Thanksgiving, in theory, is a selfless holiday. We’re supposed to look at the people around us and think of how privileged we are to be with them. The best manifestation of this gratefulness should probably be verbal. Rather, our declarations of thankfulness have hit Instagram and other social media sites. As I scrolled through my feed this week, I was overwhelmed by the number of photos of family and friends, all captioned “thankful for [fill in gender pronoun].” Sometimes an emoji was tacked onto the end. While these public expressions of love and thankfulness are genuine, they can’t replace the old school phone calls, letters, and in-person conversations. As we move our thanks away from the dinner table and toward our phones, we lose a bit of what makes Thanksgiving so special, and I’m just as guilty as everyone else.

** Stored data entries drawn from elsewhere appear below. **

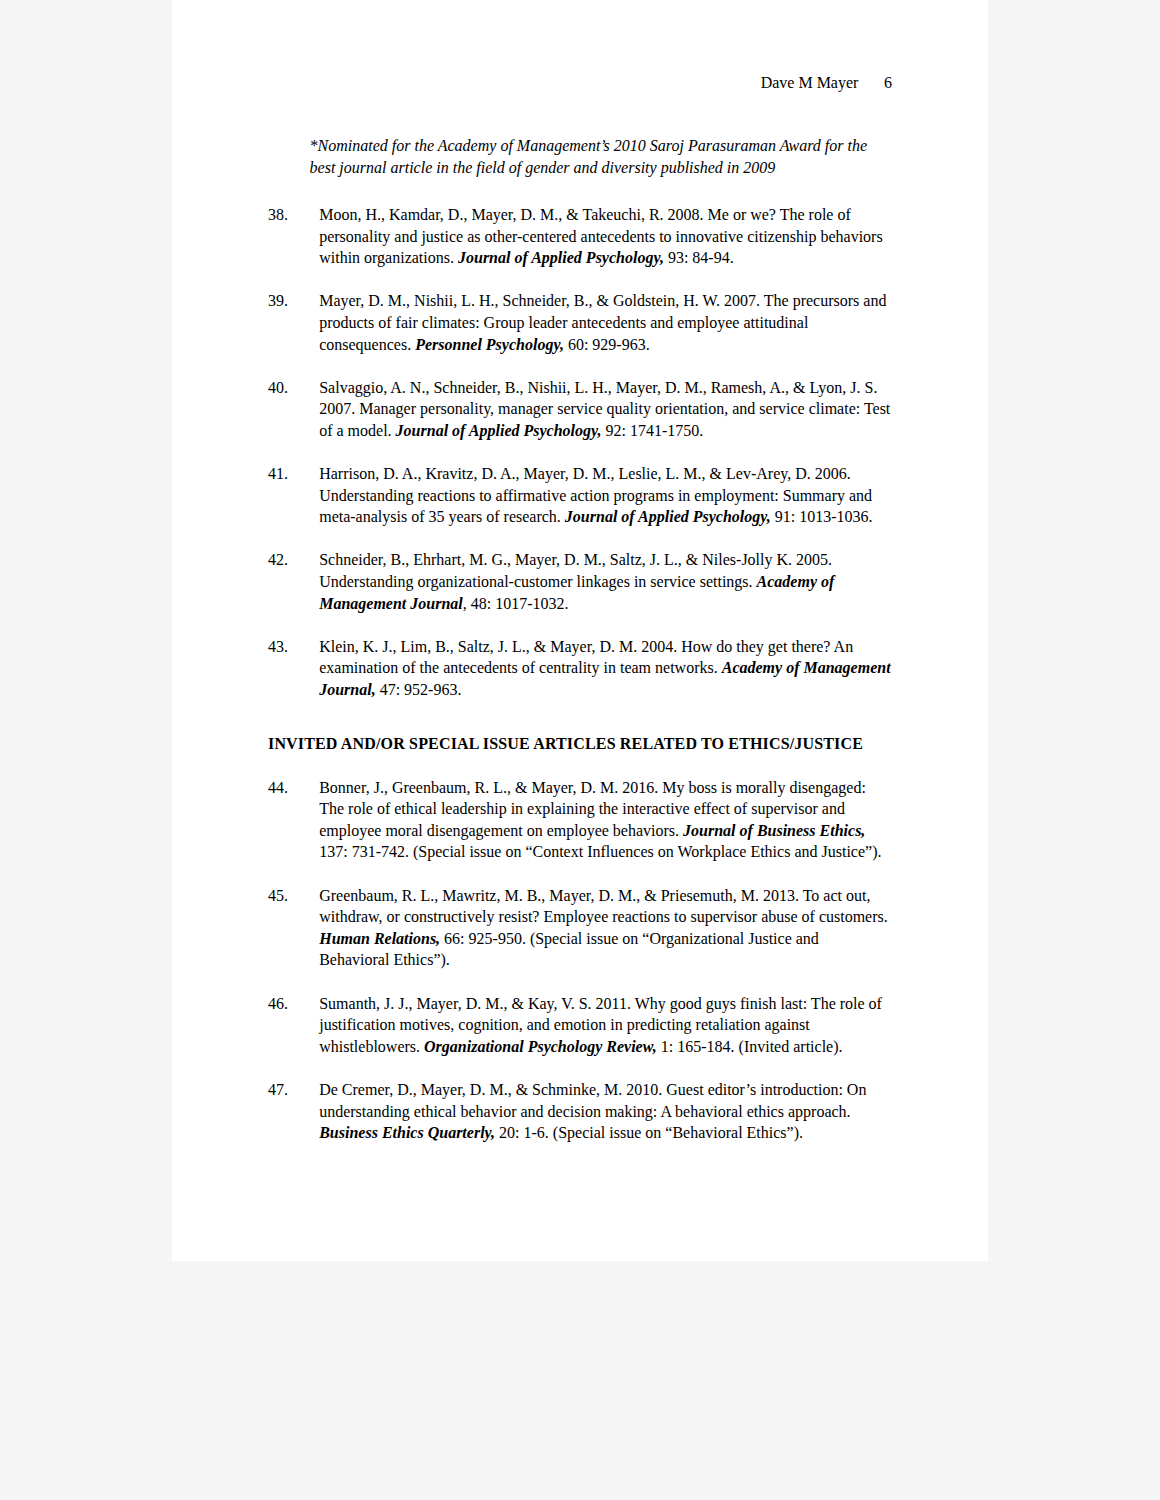Dave M Mayer 6
*Nominated for the Academy of Management’s 2010 Saroj Parasuraman Award for the best journal article in the field of gender and diversity published in 2009
38. Moon, H., Kamdar, D., Mayer, D. M., & Takeuchi, R. 2008. Me or we? The role of personality and justice as other-centered antecedents to innovative citizenship behaviors within organizations. Journal of Applied Psychology, 93: 84-94.
39. Mayer, D. M., Nishii, L. H., Schneider, B., & Goldstein, H. W. 2007. The precursors and products of fair climates: Group leader antecedents and employee attitudinal consequences. Personnel Psychology, 60: 929-963.
40. Salvaggio, A. N., Schneider, B., Nishii, L. H., Mayer, D. M., Ramesh, A., & Lyon, J. S. 2007. Manager personality, manager service quality orientation, and service climate: Test of a model. Journal of Applied Psychology, 92: 1741-1750.
41. Harrison, D. A., Kravitz, D. A., Mayer, D. M., Leslie, L. M., & Lev-Arey, D. 2006. Understanding reactions to affirmative action programs in employment: Summary and meta-analysis of 35 years of research. Journal of Applied Psychology, 91: 1013-1036.
42. Schneider, B., Ehrhart, M. G., Mayer, D. M., Saltz, J. L., & Niles-Jolly K. 2005. Understanding organizational-customer linkages in service settings. Academy of Management Journal, 48: 1017-1032.
43. Klein, K. J., Lim, B., Saltz, J. L., & Mayer, D. M. 2004. How do they get there? An examination of the antecedents of centrality in team networks. Academy of Management Journal, 47: 952-963.
Invited and/or Special Issue Articles Related to Ethics/Justice
44. Bonner, J., Greenbaum, R. L., & Mayer, D. M. 2016. My boss is morally disengaged: The role of ethical leadership in explaining the interactive effect of supervisor and employee moral disengagement on employee behaviors. Journal of Business Ethics, 137: 731-742. (Special issue on “Context Influences on Workplace Ethics and Justice”).
45. Greenbaum, R. L., Mawritz, M. B., Mayer, D. M., & Priesemuth, M. 2013. To act out, withdraw, or constructively resist? Employee reactions to supervisor abuse of customers. Human Relations, 66: 925-950. (Special issue on “Organizational Justice and Behavioral Ethics”).
46. Sumanth, J. J., Mayer, D. M., & Kay, V. S. 2011. Why good guys finish last: The role of justification motives, cognition, and emotion in predicting retaliation against whistleblowers. Organizational Psychology Review, 1: 165-184. (Invited article).
47. De Cremer, D., Mayer, D. M., & Schminke, M. 2010. Guest editor’s introduction: On understanding ethical behavior and decision making: A behavioral ethics approach. Business Ethics Quarterly, 20: 1-6. (Special issue on “Behavioral Ethics”).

As far as Thanksgivings go, this was probably one of my most selfish to date. At Thanksgiving dinner, I bickered with my sister about the specifics of table manners and kicked my brother in the shins when he took the last piece of cornbread. This Thanksgiving dinner lacked the glow that always makes it so special. Disappointed, I skipped dessert, climbed up the stairs to my room, and took a nap.

I woke up an hour later with a migraine. I couldn’t open my eyes; a hazy, gray smoke had thickened the air. Sirens screamed in the street. I heard glass shatter. Strobe lights made my pupils dilate. Darkness alternated with an eerie red glow. Still woozy with sleep, I confusedly ran down the stairs, screaming for my dad.

I found my siblings and parents staring out the parlor window, looking at the firemen breaking down the neighbor’s door. My dad put his arm around me as I cried in relief. Smoke creeped up our window, snaking its way in. My sister coughed and covered her mouth with a damp sleeve. Two firemen came out of the house holding puppies in their arms. The firemen needed our roof access, so we opened our doors. They left black streaks on our walls. One ripped a hole in the window screen of my bedroom with his axe. I’d already broken that screen a few nights before when a friend and I clumsily pushed it out of the way to stargaze on the roof. I remember feeling thankful, then guilty for feeling thankful, that insurance would now cover those repairs.

I counted my blessings. Homes can be rebuilt. The puppies were saved. No one was hurt. Thanksgiving, the noun, is obsolete. It’s been destroyed by Black Friday, Cyber Monday, food comas, and political dinner talk. Consider Thanksgiving as a gerund. The act of thanksgiving. It brings back the meaning and purpose of the holiday.